Take the 1989 film Dead Poets Society and add the Police song “Don’t Stand So Close to Me”. Throw in a load of Lolita and The Stranger. Season with a dash of Sartre and the biblical book of Job. Mix thoroughly with almost equal parts of teen angst, youthful optimism and adult cynicism. Add sexual desire and all its complications. Set the whole thing in Paris on the eve of the last Gulf War at an international high school for the privileged sons and daughters of the global elite. When done mixing let the concoction simmer against the sensual background of the City of Light.

What you have when you’re finished cooking is Alexander Maksik‘s debut novel You Deserve Nothing. Published in 2011 by Europa Editions, it’s one of four books that currently make up its Tonga Books imprint. According to Europa’s website, The Lovely Bones author Alice Sebold has been tasked with selecting and editing books for Tonga. From what I can gather, it looks like Sebold has a potentially challenging road ahead of her, since the publisher’s expectations of the new imprint Tonga look pretty high.

Tonga Books is characterized by strong narrative voice and story, and solid, well-written prose. Tonga is unafraid of darker material, uninterested in cleverness for the sake of cleverness, and passionate about depth of character. Among other things, Tonga hopes to cultivate the sort of cutting edge voices that go overlooked by larger publishing houses.
As for my expectations of You Deserve Nothing, I’m happy to report they were pleasantly exceeded. The novel is told from the perspective of three characters. One is William Silver, a gifted and passionate teacher who implores his students to look at the world through enlightened eyes as they tackle great pieces of Western literature. The other two are students, who find themselves drawn to Silver for quite different reasons, but each reason perhaps no less passionate than the other. There’s also a host of supporting characters, with my favorite being a young Irish bad boy blessed with a crude yet nevertheless accurate understanding of the world, putting him in a category of individuals light years ahead of his classmates. And probably most of his teachers.
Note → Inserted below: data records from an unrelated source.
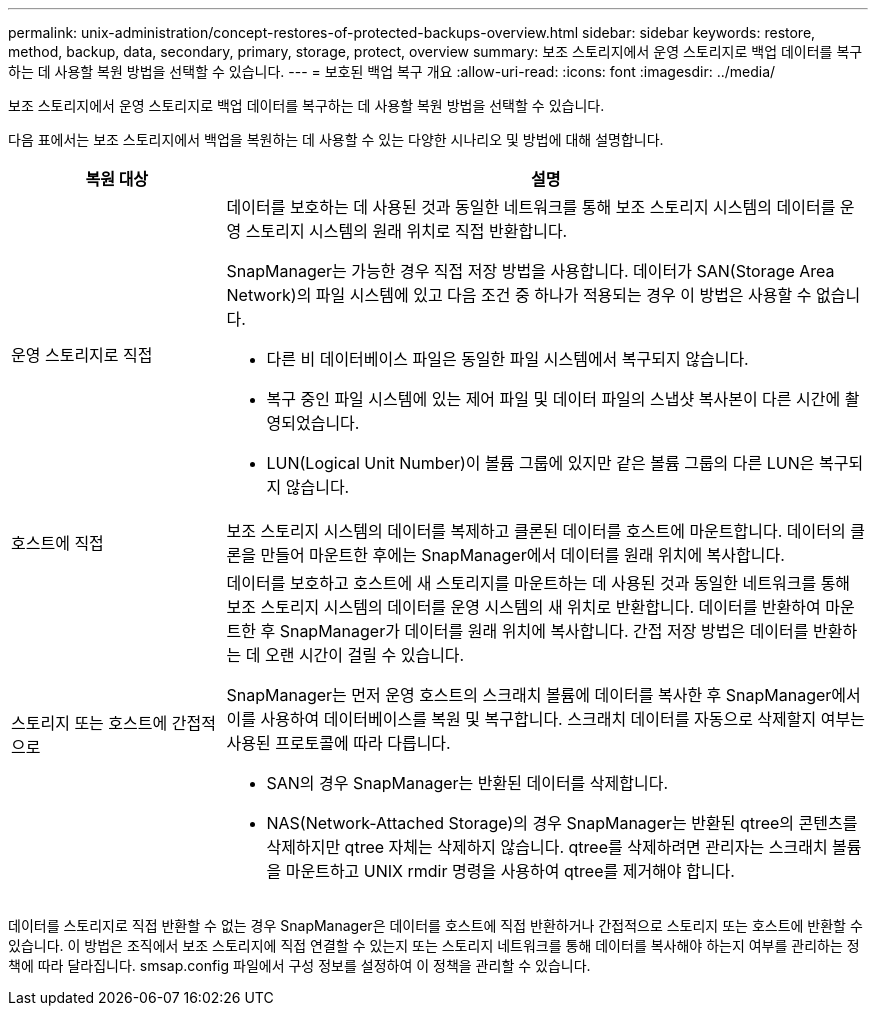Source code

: ---
permalink: unix-administration/concept-restores-of-protected-backups-overview.html 
sidebar: sidebar 
keywords: restore, method, backup, data, secondary, primary, storage, protect, overview 
summary: 보조 스토리지에서 운영 스토리지로 백업 데이터를 복구하는 데 사용할 복원 방법을 선택할 수 있습니다. 
---
= 보호된 백업 복구 개요
:allow-uri-read: 
:icons: font
:imagesdir: ../media/


[role="lead"]
보조 스토리지에서 운영 스토리지로 백업 데이터를 복구하는 데 사용할 복원 방법을 선택할 수 있습니다.

다음 표에서는 보조 스토리지에서 백업을 복원하는 데 사용할 수 있는 다양한 시나리오 및 방법에 대해 설명합니다.

[cols="1a,3a"]
|===
| 복원 대상 | 설명 


 a| 
운영 스토리지로 직접
 a| 
데이터를 보호하는 데 사용된 것과 동일한 네트워크를 통해 보조 스토리지 시스템의 데이터를 운영 스토리지 시스템의 원래 위치로 직접 반환합니다.

SnapManager는 가능한 경우 직접 저장 방법을 사용합니다. 데이터가 SAN(Storage Area Network)의 파일 시스템에 있고 다음 조건 중 하나가 적용되는 경우 이 방법은 사용할 수 없습니다.

* 다른 비 데이터베이스 파일은 동일한 파일 시스템에서 복구되지 않습니다.
* 복구 중인 파일 시스템에 있는 제어 파일 및 데이터 파일의 스냅샷 복사본이 다른 시간에 촬영되었습니다.
* LUN(Logical Unit Number)이 볼륨 그룹에 있지만 같은 볼륨 그룹의 다른 LUN은 복구되지 않습니다.




 a| 
호스트에 직접
 a| 
보조 스토리지 시스템의 데이터를 복제하고 클론된 데이터를 호스트에 마운트합니다. 데이터의 클론을 만들어 마운트한 후에는 SnapManager에서 데이터를 원래 위치에 복사합니다.



 a| 
스토리지 또는 호스트에 간접적으로
 a| 
데이터를 보호하고 호스트에 새 스토리지를 마운트하는 데 사용된 것과 동일한 네트워크를 통해 보조 스토리지 시스템의 데이터를 운영 시스템의 새 위치로 반환합니다. 데이터를 반환하여 마운트한 후 SnapManager가 데이터를 원래 위치에 복사합니다. 간접 저장 방법은 데이터를 반환하는 데 오랜 시간이 걸릴 수 있습니다.

SnapManager는 먼저 운영 호스트의 스크래치 볼륨에 데이터를 복사한 후 SnapManager에서 이를 사용하여 데이터베이스를 복원 및 복구합니다. 스크래치 데이터를 자동으로 삭제할지 여부는 사용된 프로토콜에 따라 다릅니다.

* SAN의 경우 SnapManager는 반환된 데이터를 삭제합니다.
* NAS(Network-Attached Storage)의 경우 SnapManager는 반환된 qtree의 콘텐츠를 삭제하지만 qtree 자체는 삭제하지 않습니다. qtree를 삭제하려면 관리자는 스크래치 볼륨을 마운트하고 UNIX rmdir 명령을 사용하여 qtree를 제거해야 합니다.


|===
데이터를 스토리지로 직접 반환할 수 없는 경우 SnapManager은 데이터를 호스트에 직접 반환하거나 간접적으로 스토리지 또는 호스트에 반환할 수 있습니다. 이 방법은 조직에서 보조 스토리지에 직접 연결할 수 있는지 또는 스토리지 네트워크를 통해 데이터를 복사해야 하는지 여부를 관리하는 정책에 따라 달라집니다. smsap.config 파일에서 구성 정보를 설정하여 이 정책을 관리할 수 있습니다.
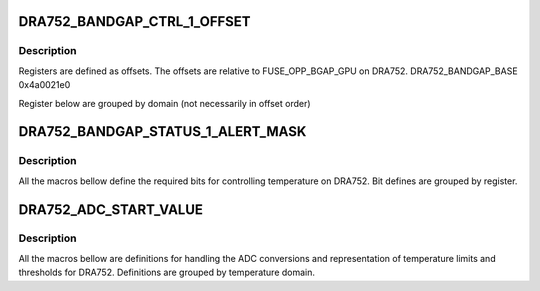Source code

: .. -*- coding: utf-8; mode: rst -*-
.. src-file: drivers/thermal/ti-soc-thermal/dra752-bandgap.h

.. _`dra752_bandgap_ctrl_1_offset`:

DRA752_BANDGAP_CTRL_1_OFFSET
============================

.. c:function::  DRA752_BANDGAP_CTRL_1_OFFSET()

.. _`dra752_bandgap_ctrl_1_offset.description`:

Description
-----------

Registers are defined as offsets. The offsets are
relative to FUSE_OPP_BGAP_GPU on DRA752.
DRA752_BANDGAP_BASE          0x4a0021e0

Register below are grouped by domain (not necessarily in offset order)

.. _`dra752_bandgap_status_1_alert_mask`:

DRA752_BANDGAP_STATUS_1_ALERT_MASK
==================================

.. c:function::  DRA752_BANDGAP_STATUS_1_ALERT_MASK()

.. _`dra752_bandgap_status_1_alert_mask.description`:

Description
-----------

All the macros bellow define the required bits for
controlling temperature on DRA752. Bit defines are
grouped by register.

.. _`dra752_adc_start_value`:

DRA752_ADC_START_VALUE
======================

.. c:function::  DRA752_ADC_START_VALUE()

.. _`dra752_adc_start_value.description`:

Description
-----------

All the macros bellow are definitions for handling the
ADC conversions and representation of temperature limits
and thresholds for DRA752. Definitions are grouped
by temperature domain.

.. This file was automatic generated / don't edit.

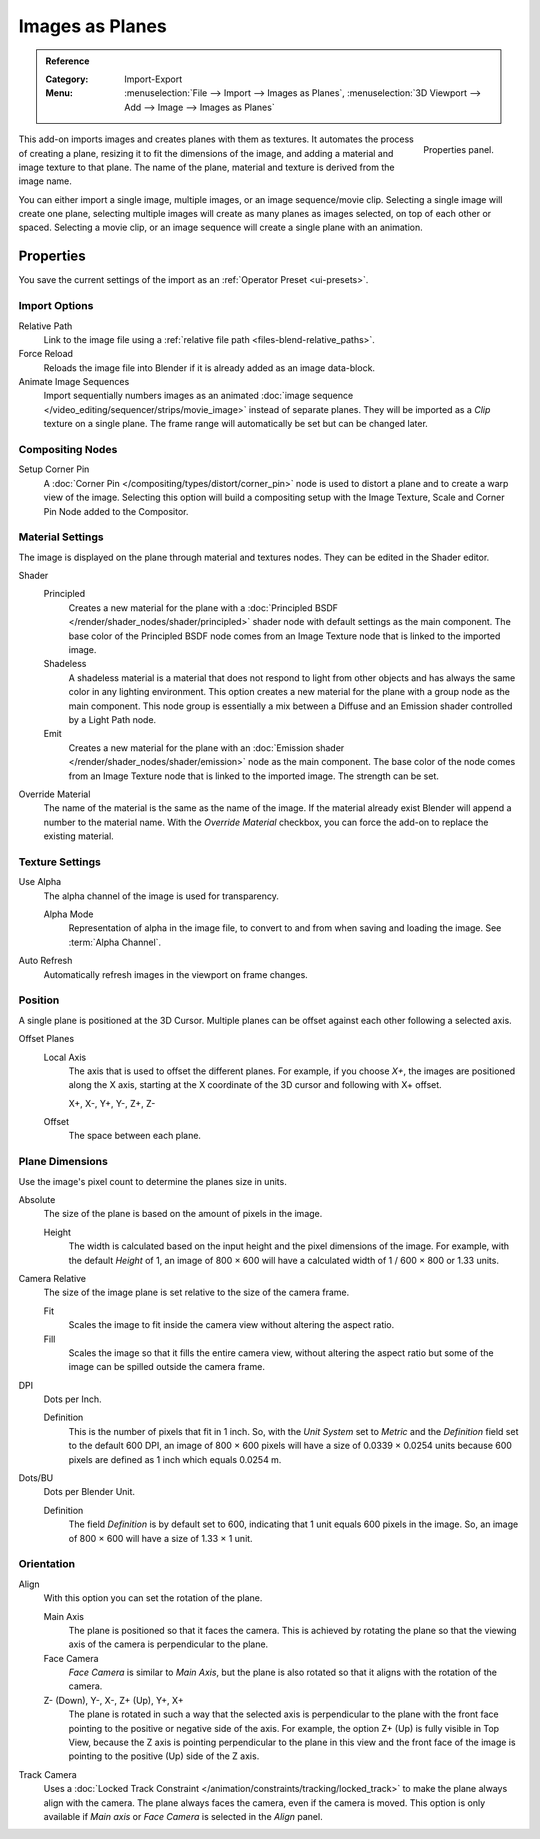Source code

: 
****************
Images as Planes
****************

.. admonition:: Reference
   :class: refbox

   :Category:  Import-Export
   :Menu:      :menuselection:`File --> Import --> Images as Planes`,
               :menuselection:`3D Viewport --> Add --> Image --> Images as Planes`

.. figure:: /images/addons_import-export_images_as_planes_panel.png
   :align: right
   :width: 200px

   Properties panel.

This add-on imports images and creates planes with them as textures.
It automates the process of creating a plane, resizing it to fit the dimensions of the image,
and adding a material and image texture to that plane.
The name of the plane, material and texture is derived from the image name.

You can either import a single image, multiple images, or an image sequence/movie clip.
Selecting a single image will create one plane, selecting multiple images will create
as many planes as images selected, on top of each other or spaced.
Selecting a movie clip, or an image sequence will create a single plane with an animation.


Properties
==========

You save the current settings of the import as an :ref:`Operator Preset <ui-presets>`.


Import Options
--------------

Relative Path
   Link to the image file using a :ref:`relative file path <files-blend-relative_paths>`.

Force Reload
   Reloads the image file into Blender if it is already added as an image data-block.

Animate Image Sequences
   Import sequentially numbers images as
   an animated :doc:`image sequence </video_editing/sequencer/strips/movie_image>` instead of separate planes.
   They will be imported as a *Clip* texture on a single plane.
   The frame range will automatically be set but can be changed later.


Compositing Nodes
-----------------

Setup Corner Pin
   A :doc:`Corner Pin </compositing/types/distort/corner_pin>` node is used to distort a plane
   and to create a warp view of the image. Selecting this option will build a compositing setup with
   the Image Texture, Scale and Corner Pin Node added to the Compositor.


Material Settings
-----------------

The image is displayed on the plane through material and textures nodes.
They can be edited in the Shader editor.

Shader
   Principled
      Creates a new material for the plane with
      a :doc:`Principled BSDF </render/shader_nodes/shader/principled>` shader node
      with default settings as the main component.
      The base color of the Principled BSDF node comes from an Image Texture node
      that is linked to the imported image.
   Shadeless
      A shadeless material is a material that does not respond to light from
      other objects and has always the same color in any lighting environment.
      This option creates a new material for the plane with a group node as
      the main component. This node group is essentially a mix between a Diffuse
      and an Emission shader controlled by a Light Path node.
   Emit
      Creates a new material for the plane with an
      :doc:`Emission shader </render/shader_nodes/shader/emission>`
      node as the main component. The base color of the node comes from
      an Image Texture node that is linked to the imported image.
      The strength can be set.

Override Material
   The name of the material is the same as the name of the image.
   If the material already exist Blender will append a number to the material name.
   With the *Override Material* checkbox, you can force the add-on to replace the existing material.


Texture Settings
----------------

Use Alpha
   The alpha channel of the image is used for transparency.

   Alpha Mode
      Representation of alpha in the image file, to convert to and from when saving and loading the image.
      See :term:`Alpha Channel`.

Auto Refresh
   Automatically refresh images in the viewport on frame changes.


Position
--------

A single plane is positioned at the 3D Cursor. Multiple planes can be offset against
each other following a selected axis.

Offset Planes
   Local Axis
      The axis that is used to offset the different planes. For example, if you choose *X+*,
      the images are positioned along the X axis, starting at the X coordinate of
      the 3D cursor and following with X+ offset.

      X+, X-, Y+, Y-, Z+, Z-
   Offset
      The space between each plane.


Plane Dimensions
----------------

Use the image's pixel count to determine the planes size in units.

Absolute
   The size of the plane is based on the amount of pixels in the image.

   Height
      The width is calculated based on the input height and the pixel dimensions of the image.
      For example, with the default *Height* of 1, an image of 800 × 600 will have
      a calculated width of 1 / 600 × 800 or 1.33 units.

Camera Relative
   The size of the image plane is set relative to the size of the camera frame.

   Fit
      Scales the image to fit inside the camera view without altering the aspect ratio.
   Fill
      Scales the image so that it fills the entire camera view, without altering
      the aspect ratio but some of the image can be spilled outside the camera frame.

DPI
   Dots per Inch.

   Definition
      This is the number of pixels that fit in 1 inch. So, with the *Unit System* set to
      *Metric* and the *Definition* field set to the default 600 DPI,
      an image of 800 × 600 pixels will have a size of 0.0339 × 0.0254 units
      because 600 pixels are defined as 1 inch which equals 0.0254 m.

Dots/BU
   Dots per Blender Unit.

   Definition
      The field *Definition* is by default set to 600, indicating that 1 unit equals 600 pixels
      in the image. So, an image of 800 × 600 will have a size of 1.33 × 1 unit.


Orientation
-----------

Align
   With this option you can set the rotation of the plane.

   Main Axis
      The plane is positioned so that it faces the camera. This is achieved by rotating the plane
      so that the viewing axis of the camera is perpendicular to the plane.
   Face Camera
      *Face Camera* is similar to *Main Axis*, but the plane is also rotated so that
      it aligns with the rotation of the camera.
   Z- (Down), Y-, X-, Z+ (Up), Y+, X+
      The plane is rotated in such a way that the selected axis is perpendicular to
      the plane with the front face pointing to the positive or negative side of the axis.
      For example, the option Z+ (Up) is fully visible in Top View,
      because the Z axis is pointing perpendicular to the plane in this view
      and the front face of the image is pointing to the positive (Up) side of the Z axis.

Track Camera
   Uses a :doc:`Locked Track Constraint </animation/constraints/tracking/locked_track>` to make
   the plane always align with the camera. The plane always faces the camera, even if the camera is moved.
   This option is only available if *Main axis* or *Face Camera* is selected in the *Align* panel.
About a week after I grabbed this novel from the library, on my lunch hour I passed a young woman who happened to have a copy of You Deserve Nothing under her shoulder. While trying not to look too forward, I asked her if she was enjoying it. She said yes, adding that she’d read over a third of it in just one sitting. I thanked her and told her I’d start reading my copy later that night. Thank goodness I took her advice.